▸ **Stored data entries**:
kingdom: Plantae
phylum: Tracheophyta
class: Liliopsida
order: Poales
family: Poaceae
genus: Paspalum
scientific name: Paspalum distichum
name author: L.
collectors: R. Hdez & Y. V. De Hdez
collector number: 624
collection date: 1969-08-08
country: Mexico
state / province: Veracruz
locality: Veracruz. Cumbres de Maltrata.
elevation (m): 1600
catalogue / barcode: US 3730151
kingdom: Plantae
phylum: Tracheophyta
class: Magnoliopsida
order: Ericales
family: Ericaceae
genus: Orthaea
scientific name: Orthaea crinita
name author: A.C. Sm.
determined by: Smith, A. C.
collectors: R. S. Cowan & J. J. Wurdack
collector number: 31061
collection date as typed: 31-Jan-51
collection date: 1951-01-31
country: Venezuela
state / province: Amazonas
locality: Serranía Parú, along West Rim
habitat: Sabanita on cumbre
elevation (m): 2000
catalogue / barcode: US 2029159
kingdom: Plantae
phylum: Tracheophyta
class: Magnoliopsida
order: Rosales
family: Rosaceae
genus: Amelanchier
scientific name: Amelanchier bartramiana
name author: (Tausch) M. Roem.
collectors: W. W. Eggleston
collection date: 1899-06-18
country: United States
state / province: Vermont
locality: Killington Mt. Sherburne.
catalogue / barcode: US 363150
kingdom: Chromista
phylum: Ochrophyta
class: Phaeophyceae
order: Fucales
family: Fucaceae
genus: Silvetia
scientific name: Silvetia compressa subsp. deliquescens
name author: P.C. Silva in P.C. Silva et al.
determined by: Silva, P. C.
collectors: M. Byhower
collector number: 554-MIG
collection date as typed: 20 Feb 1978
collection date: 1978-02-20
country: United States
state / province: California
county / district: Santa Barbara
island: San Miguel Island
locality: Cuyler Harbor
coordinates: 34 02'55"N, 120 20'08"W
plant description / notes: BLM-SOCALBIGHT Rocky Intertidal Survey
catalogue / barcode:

▸ **What the exercise asks**: Reproduce the lines above, beginning with the line containing "collector number: 624" and continuing through the line containing "locality: Serranía Parú, along West Rim".

▸ **The result**:
collector number: 624
collection date: 1969-08-08
country: Mexico
state / province: Veracruz
locality: Veracruz. Cumbres de Maltrata.
elevation (m): 1600
catalogue / barcode: US 3730151
kingdom: Plantae
phylum: Tracheophyta
class: Magnoliopsida
order: Ericales
family: Ericaceae
genus: Orthaea
scientific name: Orthaea crinita
name author: A.C. Sm.
determined by: Smith, A. C.
collectors: R. S. Cowan & J. J. Wurdack
collector number: 31061
collection date as typed: 31-Jan-51
collection date: 1951-01-31
country: Venezuela
state / province: Amazonas
locality: Serranía Parú, along West Rim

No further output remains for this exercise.